Each record must be retyped word for word.

[Start of section]

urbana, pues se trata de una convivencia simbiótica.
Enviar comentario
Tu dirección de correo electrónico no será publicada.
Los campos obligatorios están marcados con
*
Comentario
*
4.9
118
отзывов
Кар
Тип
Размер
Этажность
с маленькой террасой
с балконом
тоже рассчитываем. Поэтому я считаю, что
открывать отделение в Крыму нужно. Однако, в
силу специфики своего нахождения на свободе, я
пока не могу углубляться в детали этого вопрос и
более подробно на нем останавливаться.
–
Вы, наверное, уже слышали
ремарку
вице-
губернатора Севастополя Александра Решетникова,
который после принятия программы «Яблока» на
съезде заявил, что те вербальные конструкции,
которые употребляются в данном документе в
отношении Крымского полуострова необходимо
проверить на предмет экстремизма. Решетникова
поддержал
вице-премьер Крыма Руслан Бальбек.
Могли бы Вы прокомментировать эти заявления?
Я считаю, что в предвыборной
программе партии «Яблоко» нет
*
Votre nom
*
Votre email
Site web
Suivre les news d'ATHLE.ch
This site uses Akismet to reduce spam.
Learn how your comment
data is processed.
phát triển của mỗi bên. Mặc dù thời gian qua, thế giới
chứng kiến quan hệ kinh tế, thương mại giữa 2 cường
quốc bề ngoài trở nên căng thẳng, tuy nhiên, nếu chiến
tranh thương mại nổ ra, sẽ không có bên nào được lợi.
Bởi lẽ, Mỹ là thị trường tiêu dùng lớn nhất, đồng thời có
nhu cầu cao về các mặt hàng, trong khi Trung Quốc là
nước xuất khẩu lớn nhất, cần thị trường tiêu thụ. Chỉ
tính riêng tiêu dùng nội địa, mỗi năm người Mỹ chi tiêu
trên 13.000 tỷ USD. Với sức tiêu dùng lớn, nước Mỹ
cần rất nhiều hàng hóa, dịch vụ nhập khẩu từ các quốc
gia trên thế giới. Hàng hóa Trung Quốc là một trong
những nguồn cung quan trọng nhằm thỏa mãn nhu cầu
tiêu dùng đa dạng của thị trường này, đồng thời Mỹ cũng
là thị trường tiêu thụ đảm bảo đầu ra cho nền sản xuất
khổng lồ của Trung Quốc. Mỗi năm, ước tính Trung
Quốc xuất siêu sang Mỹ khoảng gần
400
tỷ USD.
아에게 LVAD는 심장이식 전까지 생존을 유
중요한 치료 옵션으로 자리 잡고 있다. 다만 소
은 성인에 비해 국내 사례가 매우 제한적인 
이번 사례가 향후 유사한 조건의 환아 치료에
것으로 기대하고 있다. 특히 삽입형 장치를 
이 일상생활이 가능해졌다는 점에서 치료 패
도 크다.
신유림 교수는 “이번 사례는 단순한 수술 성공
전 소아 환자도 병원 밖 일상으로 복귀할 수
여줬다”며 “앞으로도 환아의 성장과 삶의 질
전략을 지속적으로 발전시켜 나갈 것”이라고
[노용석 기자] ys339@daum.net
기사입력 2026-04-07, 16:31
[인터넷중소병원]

[End of section]

TASK ANSWER =>
urbana, pues se trata de una convivencia simbiótica.
Enviar comentario
Tu dirección de correo electrónico no será publicada.
Los campos obligatorios están marcados con
*
Comentario
*
4.9
118
отзывов
Кар
Тип
Размер
Этажность
с маленькой террасой
с балконом
тоже рассчитываем. Поэтому я считаю, что
открывать отделение в Крыму нужно. Однако, в
силу специфики своего нахождения на свободе, я
пока не могу углубляться в детали этого вопрос и
более подробно на нем останавливаться.
–
Вы, наверное, уже слышали
ремарку
вице-
губернатора Севастополя Александра Решетникова,
который после принятия программы «Яблока» на
съезде заявил, что те вербальные конструкции,
которые употребляются в данном документе в
отношении Крымского полуострова необходимо
проверить на предмет экстремизма. Решетникова
поддержал
вице-премьер Крыма Руслан Бальбек.
Могли бы Вы прокомментировать эти заявления?
Я считаю, что в предвыборной
программе партии «Яблоко» нет
*
Votre nom
*
Votre email
Site web
Suivre les news d'ATHLE.ch
This site uses Akismet to reduce spam.
Learn how your comment
data is processed.
phát triển của mỗi bên. Mặc dù thời gian qua, thế giới
chứng kiến quan hệ kinh tế, thương mại giữa 2 cường
quốc bề ngoài trở nên căng thẳng, tuy nhiên, nếu chiến
tranh thương mại nổ ra, sẽ không có bên nào được lợi.
Bởi lẽ, Mỹ là thị trường tiêu dùng lớn nhất, đồng thời có
nhu cầu cao về các mặt hàng, trong khi Trung Quốc là
nước xuất khẩu lớn nhất, cần thị trường tiêu thụ. Chỉ
tính riêng tiêu dùng nội địa, mỗi năm người Mỹ chi tiêu
trên 13.000 tỷ USD. Với sức tiêu dùng lớn, nước Mỹ
cần rất nhiều hàng hóa, dịch vụ nhập khẩu từ các quốc
gia trên thế giới. Hàng hóa Trung Quốc là một trong
những nguồn cung quan trọng nhằm thỏa mãn nhu cầu
tiêu dùng đa dạng của thị trường này, đồng thời Mỹ cũng
là thị trường tiêu thụ đảm bảo đầu ra cho nền sản xuất
khổng lồ của Trung Quốc. Mỗi năm, ước tính Trung
Quốc xuất siêu sang Mỹ khoảng gần
400
tỷ USD.
아에게 LVAD는 심장이식 전까지 생존을 유
중요한 치료 옵션으로 자리 잡고 있다. 다만 소
은 성인에 비해 국내 사례가 매우 제한적인 
이번 사례가 향후 유사한 조건의 환아 치료에
것으로 기대하고 있다. 특히 삽입형 장치를 
이 일상생활이 가능해졌다는 점에서 치료 패
도 크다.
신유림 교수는 “이번 사례는 단순한 수술 성공
전 소아 환자도 병원 밖 일상으로 복귀할 수
여줬다”며 “앞으로도 환아의 성장과 삶의 질
전략을 지속적으로 발전시켜 나갈 것”이라고
[노용석 기자] ys339@daum.net
기사입력 2026-04-07, 16:31
[인터넷중소병원]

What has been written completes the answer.